Innisfail mayoral candidate Glen Carritt posted an election sign last month that raised hackles among some. Town council is looking at tightening up its regulations so that election signs cannot be planted more than 45 days before the Oct. 18 election. Photo from Glen Carritt’s Facebook page

Innisfail mayoral candidate Glen Carritt posted an election sign last month that raised hackles among some. Town council is looking at tightening up its regulations so that election signs cannot be planted more than 45 days before the Oct. 18 election. Photo from Glen Carritt’s Facebook page

Innisfail looking at tougher campaign advertising rules after election sign posted

Town found that policy on election signs was largely unenforceable

Innisfail plans to beef up its election advertising rules after a mayoral candidate ruffled feathers by posting a sign last month.

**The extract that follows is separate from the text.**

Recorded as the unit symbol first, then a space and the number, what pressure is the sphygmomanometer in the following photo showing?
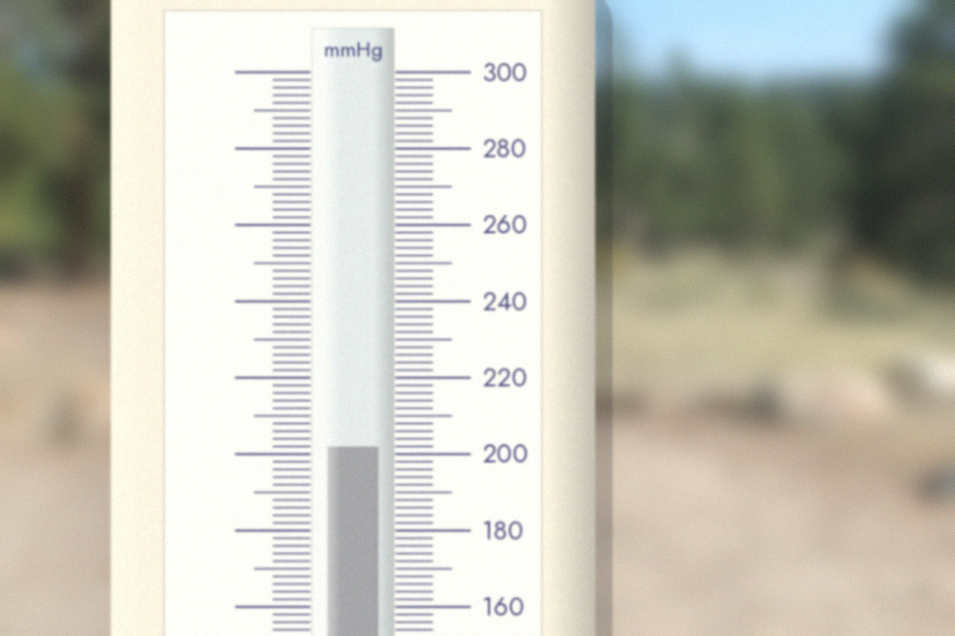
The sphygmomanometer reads mmHg 202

Glen Carritt said he left a Dec. 14 council meeting that approved a bylaw to reflect the province’s new election regulations that allow candidates to file their nomination papers after Jan. 1, instead of only beginning six weeks before the election as in the past.

Carritt said that he was left with the impression that all types of electioneering from door knocking to posting signs could begin then too.

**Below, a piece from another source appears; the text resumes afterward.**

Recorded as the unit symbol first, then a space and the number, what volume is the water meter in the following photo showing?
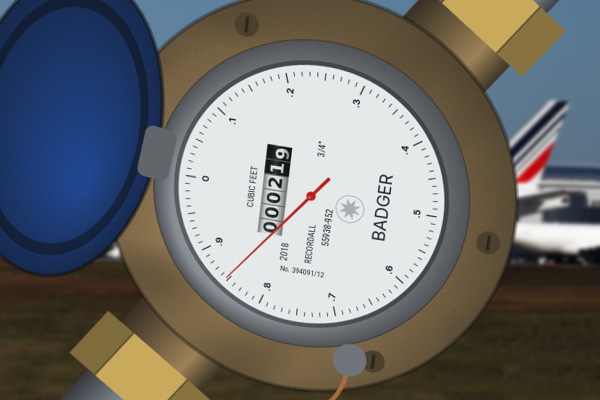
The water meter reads ft³ 218.85
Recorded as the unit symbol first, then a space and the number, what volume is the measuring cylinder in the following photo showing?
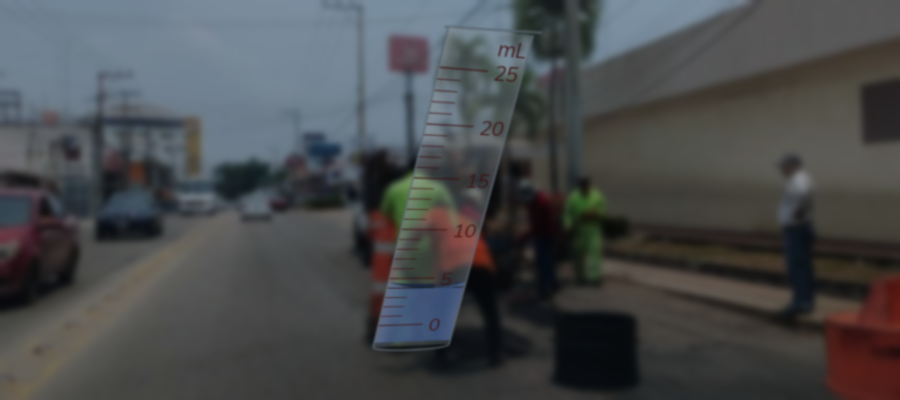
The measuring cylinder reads mL 4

The town says that an existing policy remains in effect that bars sign posting until 45 days before the election.

Carritt disagrees and argues the 45-day window should have been included in the latest bylaw if that was meant to be the ongoing practice.

“I thought other people were going to be putting signs up. I wasn’t doing it to break any bylaws or anything like that,” said Carritt of posting his sign at the Innisfail Auction Market next to Highway 2.

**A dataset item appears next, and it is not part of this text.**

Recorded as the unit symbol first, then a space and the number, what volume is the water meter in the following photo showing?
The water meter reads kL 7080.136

“I was doing it to beat people to the punch because I wanted to show people I was working hard out here.”

The early sign posting generated some debate around town and councillors received complaints from some residents.

The issue came back before council and it was confirmed that town policy prevents posting signs until 45 days before the Oct. 18 election.

However, enforcing the policy is another matter.

Town administration told council at its March 22 meeting a legal review of the sign bylaw found there was little the town could do to ensure elections signs were not posted on private property, although the town could restrict signs on its property.

Council voted to bring a draft bylaw back to council that will include sign regulations and penalties for those who break the rules.

Other municipalities, such as Red Deer, dictate when and where signs can be posted through bylaws with penalties for non-compliance.

Carritt, who has since removed the sign, which had been damaged by wind, said he will argue his case at the next council meeting.

During the last council debate on the issue, Coun. Danny Rieberger said the policy was not as strong as it could be.

“It’s unfortunate that we even have to do this. The expectation if you have a policy that people would respect that policy but evidently that was done in a simpler time when people respected things.”

Carritt resigned as a councillor in January.

An independent review concluded he was guilty of 29 of 36 code of conduct violations during his time on council.